A popular encryption tool for keeping credit card numbers and other information secret on the Internet has been cracked. Last week, scientists announced at a press conference in Amsterdam that they had broken the RSA-155 code, which protects credit card transactions and secure e-mail in Europe. The feat suggests that anyone trafficking in confidential information on the Internet may soon have to switch to more-sophisticated encryption software.
Prime prize. The Dutch team factored a 155-digit number into two primes.
Using RSA-155, one party can send a secure message to another by using the recipient's "public key"--a 155-digit product of two large prime numbers--to transform the original text or string of numbers into ciphertext. Decoding the message requires the two prime numbers, known only to the recipient. For a long time this encryption was considered secure, as factoring a 155-digit number was thought to be beyond the scope of practical computations.
Two years ago, however, a group led by Herman te Riele of the Centre for Mathematics and Computer Science (CWI) in Amsterdam succeeded in factoring a monster 180-digit number belonging to a special set, called Cunningham numbers, that are easier than ordinary numbers to factor (see InScight, 17 September 1997). After improving the software and the algorithm--called Number Field Sieve--used for pinpointing likely prime numbers, Te Riele's team, including researchers from CWI and from Microsoft and Sun Microsystems, devoted 5 months on 300 personal computers and a Cray 916 supercomputer to finding the two prime factors of a 155-digit number.

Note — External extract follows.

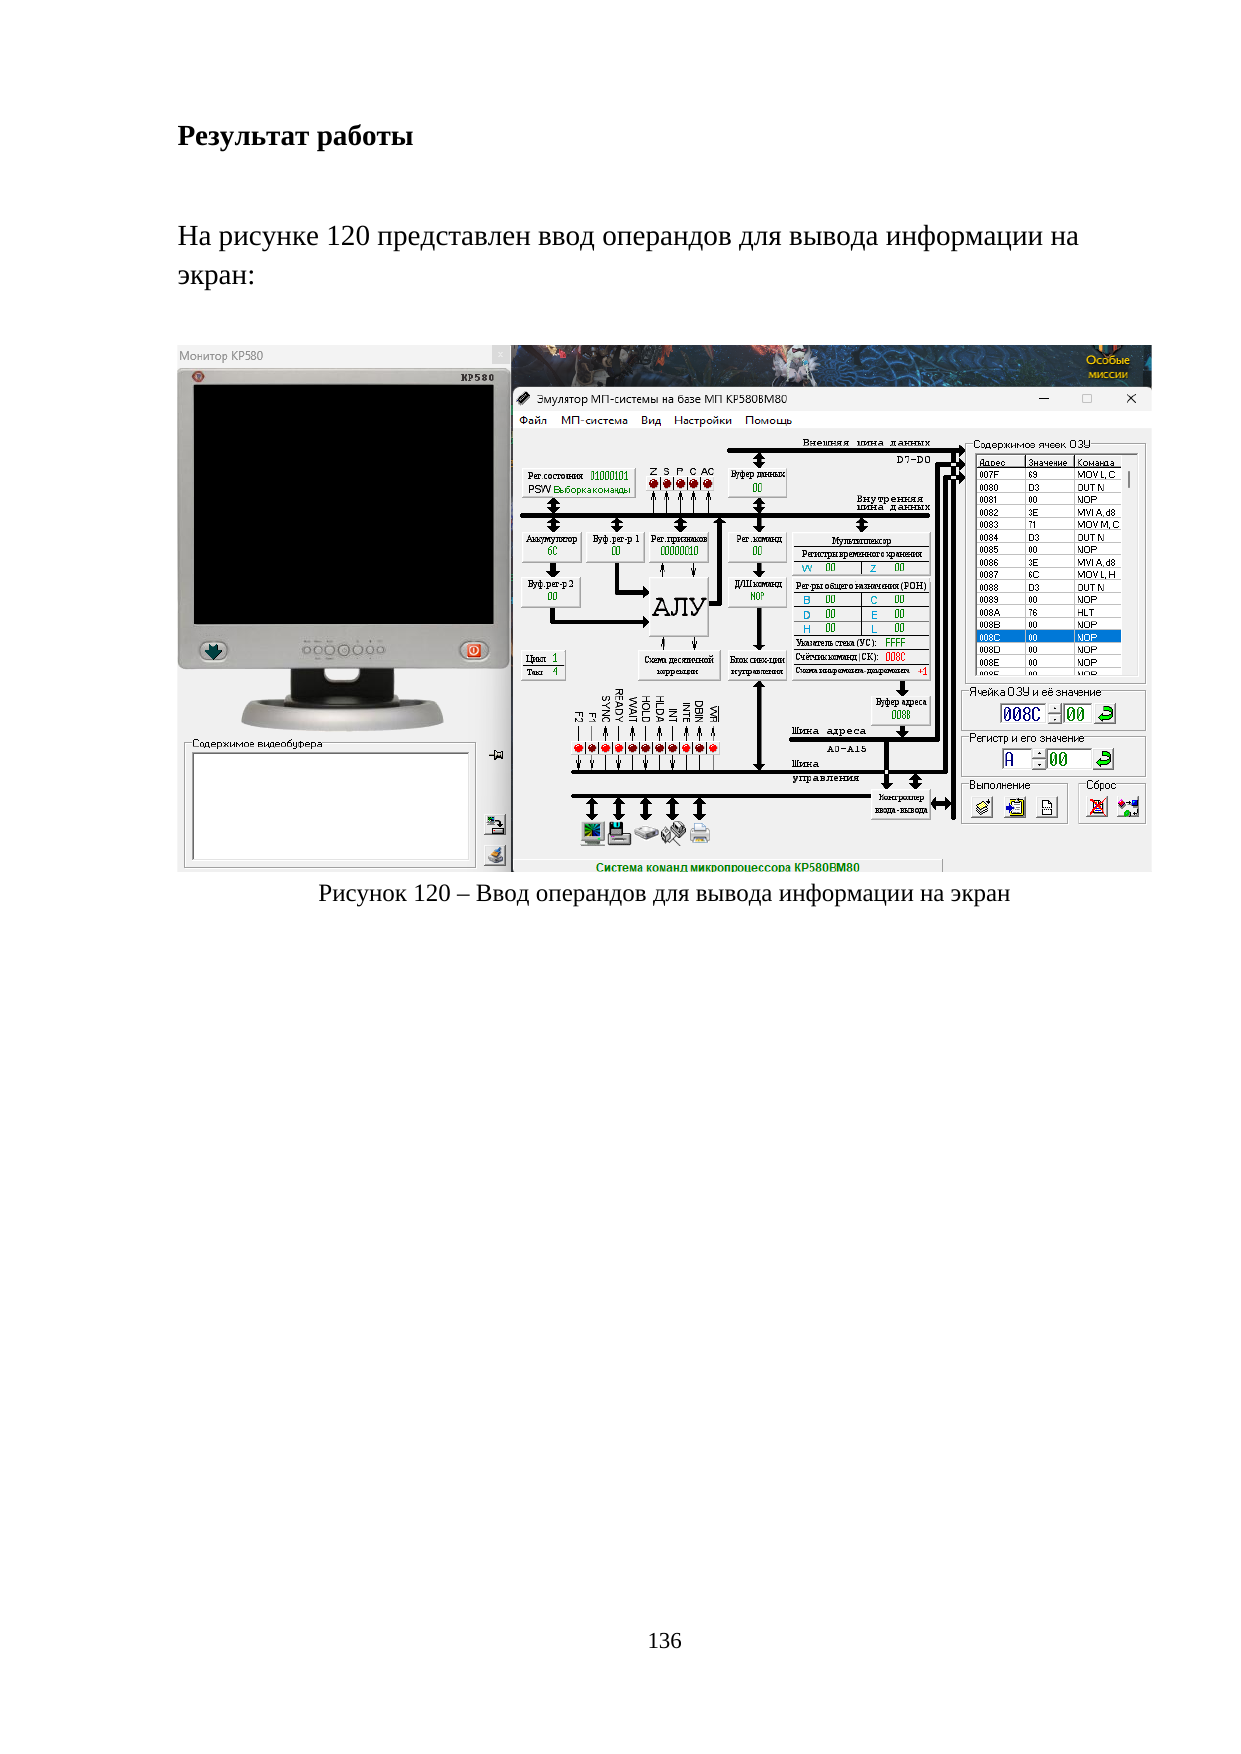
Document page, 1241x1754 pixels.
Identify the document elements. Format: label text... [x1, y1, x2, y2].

"Our aim was to show that in principle this can be done," Te Riele says. For the moment, he says there's little reason for European users to worry that someone will snoop on their Internet credit card purchases--cracking the code still takes too much computing firepower and expertise. He figures it will take only 2 to 3 years, however, before such code-cracking becomes common enough to threaten ordinary users.
One of the inventors of the RSA code says he had already reconciled himself to someone breaching the code. "I and fellow cryptographers have been recommending for a long time that keys of that size are too short," says Ronald Rivest, a cryptographer at the Massachusetts Institute of Technology. All Internet commerce, says Te Riele, may have to soon move to the more intractable codes--involving 232 digits--that are now standard in the United States or the even longer codes of 309 digits used for government and military transactions.